Grégory Menkarska tire sa révérence en tant qu'entraîneur du RCA, un "au revoir" mais peut-être pas des "adieux"

Après presque une décennie passée à la tête de l'équipe première du RCA, Gregory Menkarska tirera sa révérence en fin de saison. Un choix « difficile à prendre » mais qui végétait en lui depuis quelque temps. Son avenir s'inscrit désormais en pointillé.

L'annonce en a surpris plus d'un. D'abord parce que l'homme dont on parle fait partie intégrante de l'histoire du club. Puis la question du timing, à quelques journées de la fin du championnat de Nationale 2 dans lequel évolue le RCA. « Je ne me suis pas caché, j'ai senti que c'était le moment de partir » rapporte celui qui aura baigné au club pendant 32 ans, si l'on additionne sa carrière de joueur à celle d’entraîneur. « On me demande toujours si ça va depuis mon annonce de mercredi, et je vous le dis : ça va très bien. »

Apaisé, « soulagé » selon ses mots, Greg a « validé sa décision » de mettre un terme à son mandat d'entraîneur après concertation avec les siens. « Dans ma famille, tout le monde s'est mis sous cloche pendant presque dix ans et ils ont soutenu ma décision.
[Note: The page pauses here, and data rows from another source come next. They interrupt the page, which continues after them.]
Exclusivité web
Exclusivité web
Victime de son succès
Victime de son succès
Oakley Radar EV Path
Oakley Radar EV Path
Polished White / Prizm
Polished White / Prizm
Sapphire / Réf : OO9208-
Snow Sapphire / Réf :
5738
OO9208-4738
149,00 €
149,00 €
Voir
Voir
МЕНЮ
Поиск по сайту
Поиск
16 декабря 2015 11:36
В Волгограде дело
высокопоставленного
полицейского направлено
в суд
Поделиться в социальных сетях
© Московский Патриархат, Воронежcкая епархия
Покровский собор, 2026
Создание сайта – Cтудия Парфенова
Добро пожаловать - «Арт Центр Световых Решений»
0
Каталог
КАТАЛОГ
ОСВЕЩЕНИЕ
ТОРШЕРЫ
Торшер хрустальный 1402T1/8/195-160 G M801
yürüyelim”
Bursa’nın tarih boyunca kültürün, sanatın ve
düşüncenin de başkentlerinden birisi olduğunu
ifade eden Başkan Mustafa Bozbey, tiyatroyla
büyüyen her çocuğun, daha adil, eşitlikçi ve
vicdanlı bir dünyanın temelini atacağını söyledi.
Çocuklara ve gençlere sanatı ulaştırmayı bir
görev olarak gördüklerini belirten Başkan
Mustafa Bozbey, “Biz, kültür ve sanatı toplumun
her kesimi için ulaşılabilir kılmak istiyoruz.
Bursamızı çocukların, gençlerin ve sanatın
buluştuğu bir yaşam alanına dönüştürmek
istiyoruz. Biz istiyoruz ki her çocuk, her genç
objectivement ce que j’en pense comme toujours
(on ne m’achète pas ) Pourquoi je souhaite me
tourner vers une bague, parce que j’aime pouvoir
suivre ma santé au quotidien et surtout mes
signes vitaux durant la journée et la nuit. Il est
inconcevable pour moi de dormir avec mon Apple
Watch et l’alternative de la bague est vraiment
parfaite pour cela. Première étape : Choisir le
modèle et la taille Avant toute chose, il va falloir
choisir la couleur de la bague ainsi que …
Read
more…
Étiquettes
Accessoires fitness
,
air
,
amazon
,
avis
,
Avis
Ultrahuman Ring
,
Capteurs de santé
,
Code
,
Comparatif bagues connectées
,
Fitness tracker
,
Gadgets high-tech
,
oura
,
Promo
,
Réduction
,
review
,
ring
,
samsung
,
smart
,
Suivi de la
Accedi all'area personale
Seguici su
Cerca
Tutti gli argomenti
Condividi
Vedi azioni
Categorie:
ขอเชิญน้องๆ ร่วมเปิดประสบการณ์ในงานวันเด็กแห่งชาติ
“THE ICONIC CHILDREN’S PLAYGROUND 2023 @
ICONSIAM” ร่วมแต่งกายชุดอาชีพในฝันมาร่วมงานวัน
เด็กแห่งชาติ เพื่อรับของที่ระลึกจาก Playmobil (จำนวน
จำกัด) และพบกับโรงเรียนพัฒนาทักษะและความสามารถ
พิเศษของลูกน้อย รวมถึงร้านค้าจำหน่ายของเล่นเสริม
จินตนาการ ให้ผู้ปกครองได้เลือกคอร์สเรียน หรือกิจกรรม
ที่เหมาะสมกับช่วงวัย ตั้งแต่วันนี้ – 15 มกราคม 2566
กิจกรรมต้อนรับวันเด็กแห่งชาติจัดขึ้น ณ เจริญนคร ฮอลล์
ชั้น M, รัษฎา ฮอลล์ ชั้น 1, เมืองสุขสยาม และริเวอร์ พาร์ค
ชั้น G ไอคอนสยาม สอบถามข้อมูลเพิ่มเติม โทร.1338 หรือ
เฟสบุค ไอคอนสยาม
Dans ce milieu, tout le monde court et ça m'écrasait un peu. Puis je le ressens que c'est le bon moment. L'important, c'est le bien-être aujourd’hui. »

« Merci pour les roses, merci pour les épines »

Reste une question en suspens, pourquoi maintenant. Le timing interroge alors qu'il reste six journées de championnat à disputer pour les Auscitains, actuels troisièmes du championnat de Nationale 2. La décision de Menkarska va-t-elle donner un souffle positif à cette équipe dont l'objectif du début de saison, celui d'obtenir le maintien le plus tôt possible, est déjà acquis ? « C'est comme quand tu joues pilier : si tu avances, c'est grâce à toi, si tu recules, c'est à cause de toi. Merci pour les roses, merci pour les épines » répond l'ancien pilier droit de 43 ans.

Quoi qu'il en soit, le natif de Seine-et-Marne aura participé pleinement à la reconstruction de ce bastion du rugby français tombé dans les abysses du monde amateur, de la division Honneur à la Nationale 2. « Depuis la passation en 2017, on en aura vu. La saison prochaine, on sera au moins dans la même division et c'était la promesse qu'on s'était faite au début. L'après [les phases finales, NDLR] c'est du bonus. »

Un maintien au club ?

Quid de la suite. Se mettre en retrait ? S'engager dans un nouveau challenge, ou rester dans l'environnement du club ? « Le staff a dit que ma sortie devait être belle. On m'a demandé si je voulais avoir d’autres missions au sein du club. Je vais me poser et y réfléchir ». Travail de la mêlée, rôle au sein de la détection des jeunes, plusieurs pistes sont étudiées par Grégory Menkarska qui avoue se sentir « totalement libéré  » sur la question de son avenir. « Je pars quand il fait beau, mais les deux dernières années, il a fallu tenir le pavé. »...« Maintenant, je ne cours après rien, je n'irai pas me vendre. Avoir un nouveau défi, pourquoi pas, mais il faut qu'il soit réel. »

Un rôle au sein de la formation serait en accord avec la vision qu'il se fait de l'avenir du club. « Il faut s'appuyer dessus et ne pas faire la même erreur qui nous a fait tomber de Pro D2. On avait perdu notre identité. » Pour Greg, la suite s'écrit désormais en pointillé, l'esprit libéré.

Ses joueurs auront certainement l'envie de saluer son engagement pendant trois décennies au sein du club ce samedi face à un mal classé de la poule, Graulhet, dans son antre de Fouroux. Réponse à 18 heures.